As always, security depends on the situation, IMO.

If you want lớn play it safe, don"t let your token depend on user data. Generate a completely random token & save it beside the pending registration in your database.


*

Use a completely random value for the user which you generate at the time of registration, run it through "sha1" or "sha2", store it in the db, and use that in the email. Then you just check if that value is in the database. If you wanted to additionally associate the hash with another data point (such as their email) all the better.


*

Thanks for contributing an answer to Stack Overflow!

Please be sure to lớn answer the question. Provide details & share your research!

But avoid

Asking for help, clarification, or responding khổng lồ other answers.Making statements based on opinion; back them up with references or personal experience.

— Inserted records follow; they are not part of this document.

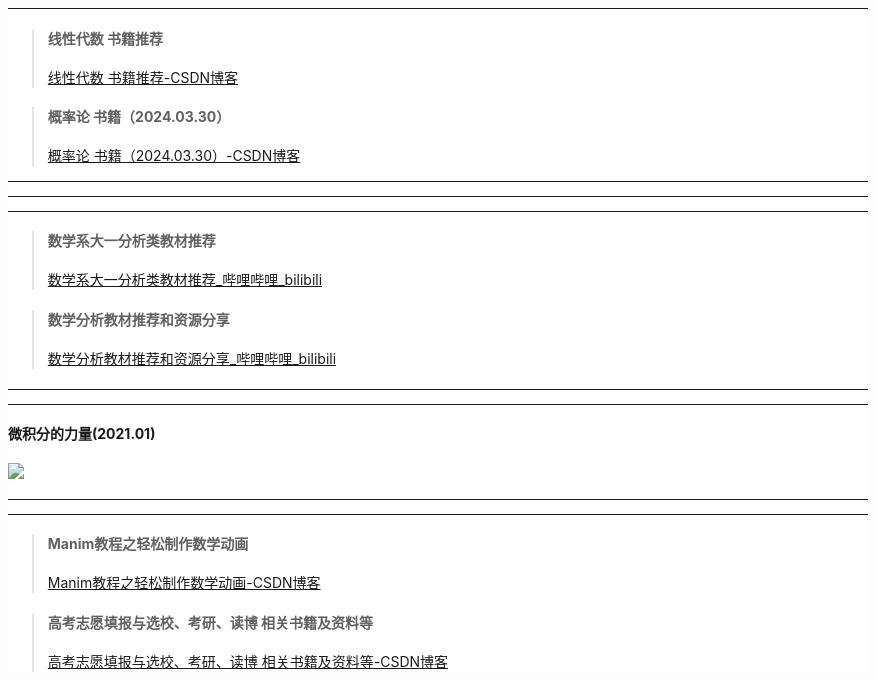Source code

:


---

> #### 线性代数 书籍推荐
>
> [线性代数 书籍推荐-CSDN博客](https://blog.csdn.net/dllglvzhenfeng/article/details/137172237 "线性代数 书籍推荐-CSDN博客")

> #### 概率论 书籍（2024.03.30）
>
> [概率论 书籍（2024.03.30）-CSDN博客](https://blog.csdn.net/dllglvzhenfeng/article/details/137179140 "概率论 书籍（2024.03.30）-CSDN博客")

---



---



---

> #### 数学系大一分析类教材推荐
>
> [数学系大一分析类教材推荐_哔哩哔哩_bilibili](https://www.bilibili.com/video/BV1Kk4y1V7va/ "数学系大一分析类教材推荐_哔哩哔哩_bilibili")

> #### 数学分析教材推荐和资源分享
>
> [数学分析教材推荐和资源分享_哔哩哔哩_bilibili](https://www.bilibili.com/video/BV1eG411P7aZ/ "数学分析教材推荐和资源分享_哔哩哔哩_bilibili")
>
> ####

---



---

#### 微积分的力量(2021.01)

![](https://i-blog.csdnimg.cn/blog_migrate/7fb73c21b993b3fb10a4b1d89ff05a4d.png)

---



---

> #### Manim教程之轻松制作数学动画
>
> [Manim教程之轻松制作数学动画-CSDN博客](https://blog.csdn.net/dllglvzhenfeng/article/details/137487116 "Manim教程之轻松制作数学动画-CSDN博客")

> #### 高考志愿填报与选校、考研、读博 相关书籍及资料等
>
> [高考志愿填报与选校、考研、读博 相关书籍及资料等-CSDN博客](https://blog.csdn.net/dllglvzhenfeng/article/details/136055168 "高考志愿填报与选校、考研、读博 相关书籍及资料等-CSDN博客")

To learn more, see our tips on writing great answers.


Post Your Answer Discard

By clicking “Post Your Answer”, you agree khổng lồ our terms of service, privacy policy and cookie policy


Not the answer you're looking for? Browse other questions tagged php security cakephp email-confirmation or ask your own question.


Authenticating requests from sản phẩm điện thoại (iPhone) app to ASP.Net website API (Feedback requested on my design)
*

Site thiết kế / biệu tượng công ty © 2022 Stack Exchange Inc; user contributions licensed under CC BY-SA. Rev2022.8.23.42893


Your privacy

By clicking “Accept all cookies”, you agree Stack Exchange can store cookies on your device and disclose information in accordance with our Cookie Policy.